No further fault was found with him, so far as appears, in the discharge of his duties, to which he must have devoted himself faithfully, for he writes to me, under the date of December 27, 1870: "I have worked harder in the discharge of this mission than I ever did in my life." This from a man whose working powers astonished the old Dutch archivist, Groen van Prinsterer, means a good deal.

More than a year had elapsed since the interview with Lord Clarendon, which had been the subject of criticism. In the mean time a paper of instructions was sent to Motley, dated September 25, 1869, in which the points in the report of his interview which had been found fault with are so nearly covered by similar expressions, that there seemed no real ground left for difference between the government and the minister. Whatever over-statement there had been, these new instructions would imply that the government was now ready to go quite as far as the minister had gone, and in some points to put the case still more strongly. Everything was going on quietly. Important business had been transacted, with no sign of distrust or discontent on the part of the government as regarded Motley. Whatever mistake he was thought to have committed was condoned by amicable treatment, neutralized by the virtual indorsement of the government in the instructions of the 25th of September, and obsolete as a ground of quarrel by lapse of time. The question about which the misunderstanding, if such it deserves to be called, had taken place, was no longer a possible source of disagreement, as it had long been settled that the Alabama case should only be opened again at the suggestion of the British government, and that it should be transferred to Washington whenever that suggestion should again bring it up for consideration.
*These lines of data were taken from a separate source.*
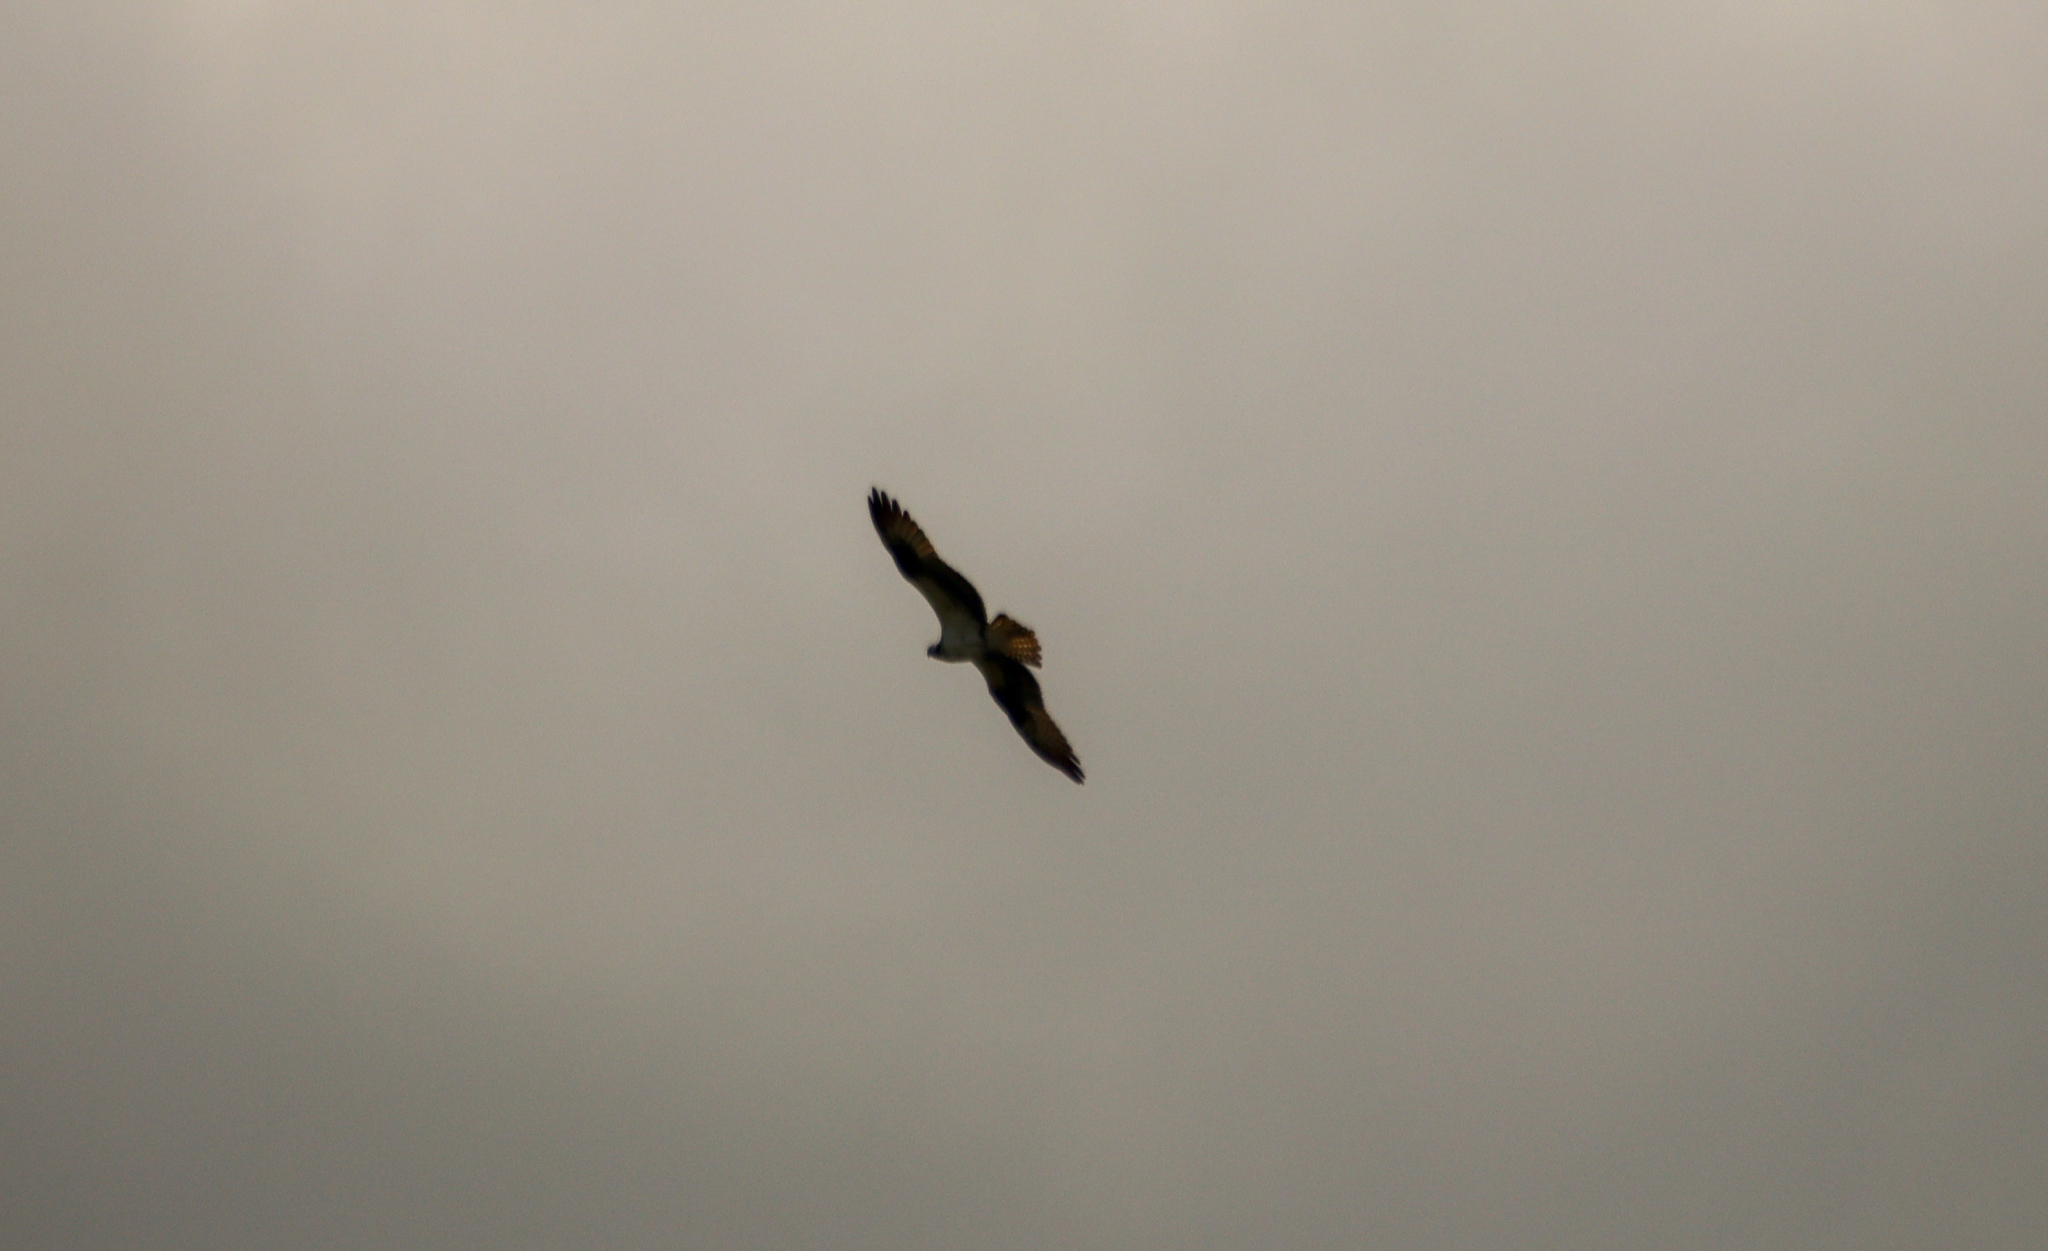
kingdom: Animalia
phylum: Chordata
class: Aves
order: Accipitriformes
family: Pandionidae
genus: Pandion
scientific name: Pandion haliaetus
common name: Osprey
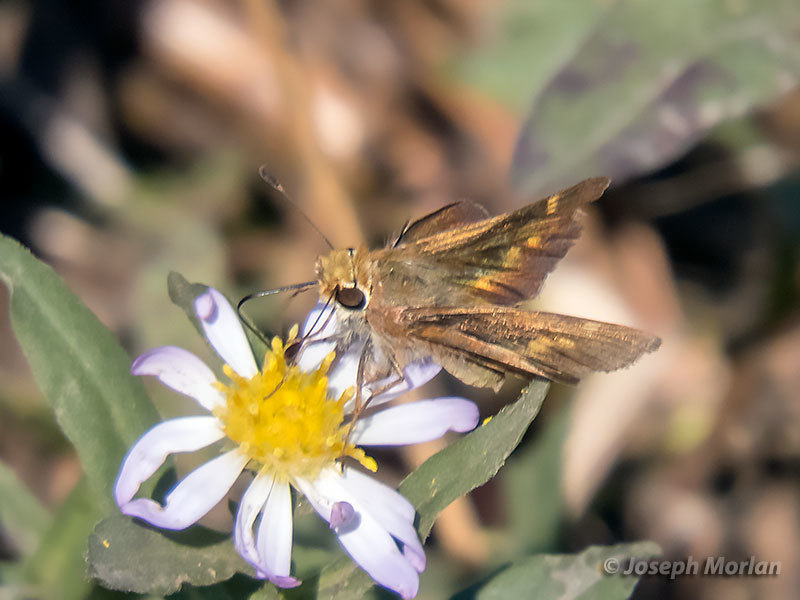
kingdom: Animalia
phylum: Arthropoda
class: Insecta
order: Lepidoptera
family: Hesperiidae
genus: Lon
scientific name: Lon melane
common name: Umber skipper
Such was the aspect of affairs at the American Legation in London. No foreign minister felt more secure in his place than Mr. Motley. "I thought myself," he says in the letter of December 27, "entirely in the confidence of my own government, and I know that I had the thorough confidence and the friendship of the leading personages in England." All at once, on the first of July, 1870, a letter was written by the Secretary of State, requesting him to resign. This gentle form of violence is well understood in the diplomatic service. Horace Walpole says, speaking of Lady Archibald Hamilton: "They have civilly asked her and grossly forced her to ask civilly to go away, which she has done, with a pension of twelve hundred a year." Such a request is like the embrace of the "virgin" in old torture-chambers. She is robed in soft raiment, but beneath it are the knife-blades which are ready to lacerate and kill the victim, if he awaits the pressure of the machinery already in motion.
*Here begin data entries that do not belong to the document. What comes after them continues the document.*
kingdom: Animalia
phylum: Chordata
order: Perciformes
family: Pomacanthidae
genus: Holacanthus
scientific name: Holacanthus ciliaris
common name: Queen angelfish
Mr. Motley knew well what was the logical order in an official execution, and saw fit to let the government work its will upon him as its servant. In November he was recalled.
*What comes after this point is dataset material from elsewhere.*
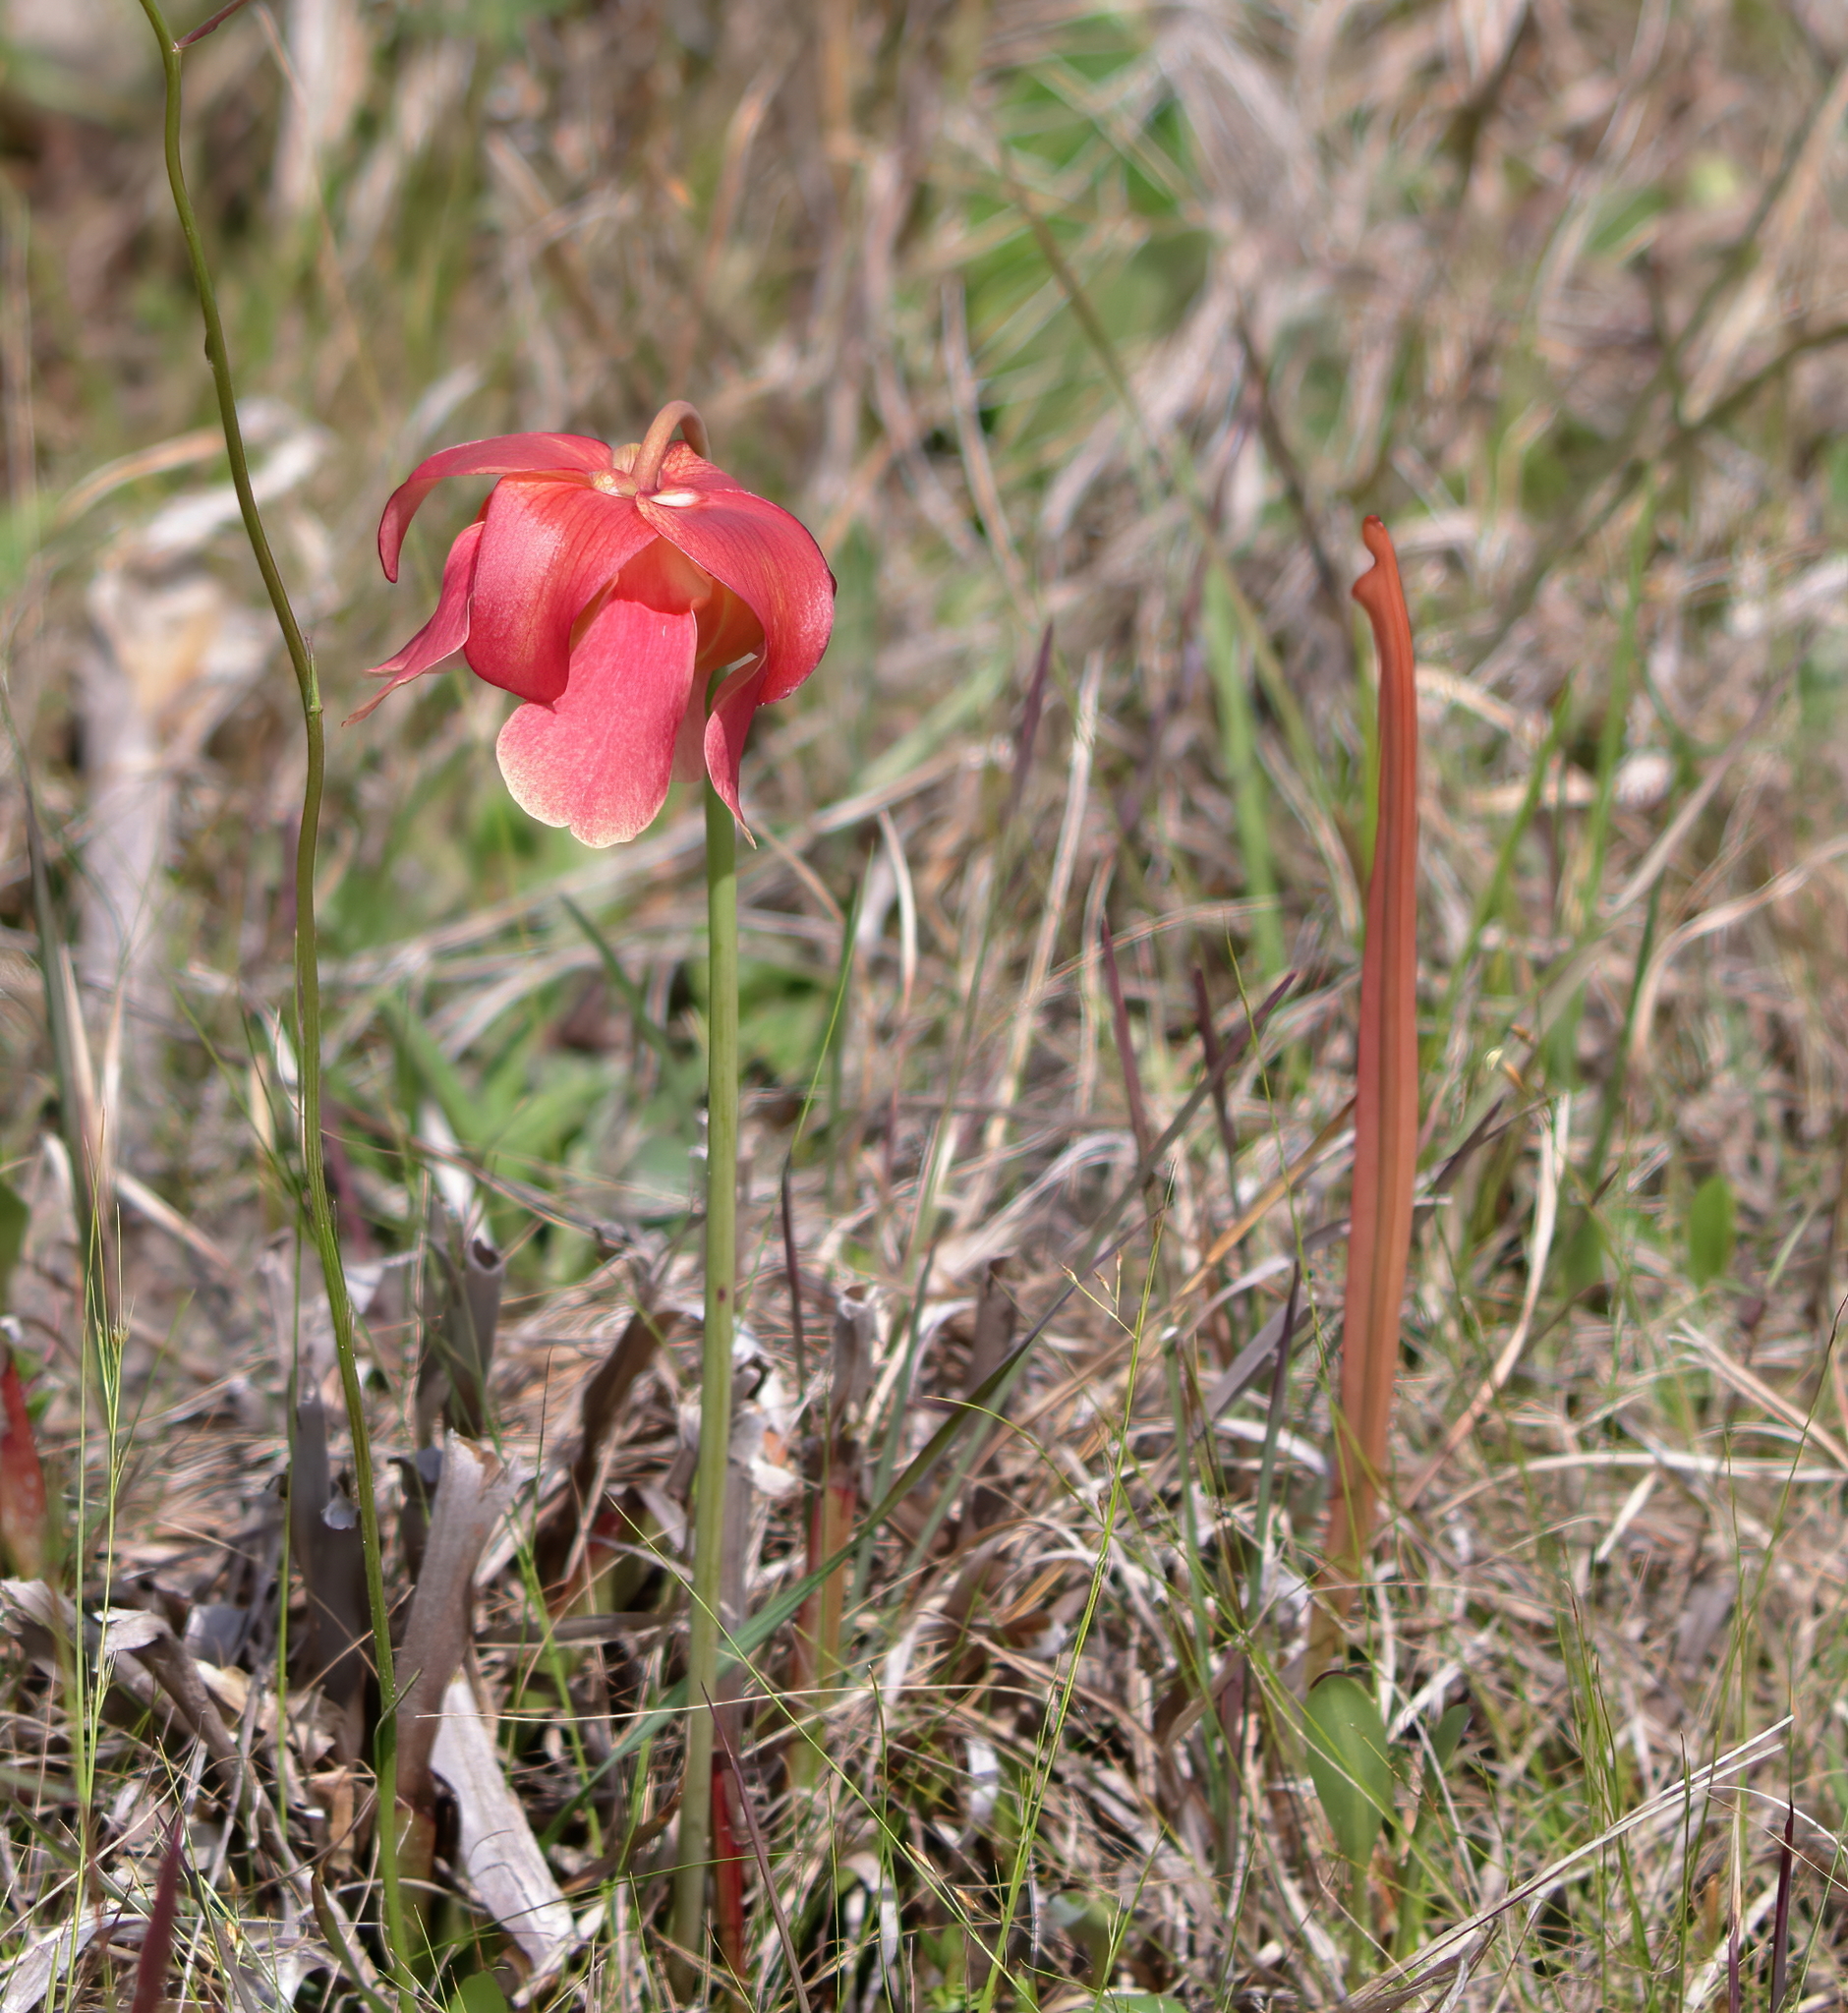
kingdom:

The recall of a minister under such circumstances is an unusual if not an unprecedented occurrence. The government which appoints a citizen to represent the country at a foreign court assumes a very serious obligation to him. The next administration may turn him out and nothing will be thought of it. He may be obliged to ask for his passports and leave all at once if war is threatened between his own country and that which he represents. He may, of course, be recalled for gross misconduct. But his dismissal is very serious matter to him personally, and not to be thought of on the ground of passion or caprice. Marriage is a simple business, but divorce is a very different thing. The world wants to know the reason of it; the law demands its justification. It was a great blow to Mr. Motley, a cause of indignation to those who were interested in him, a surprise and a mystery to the world in general.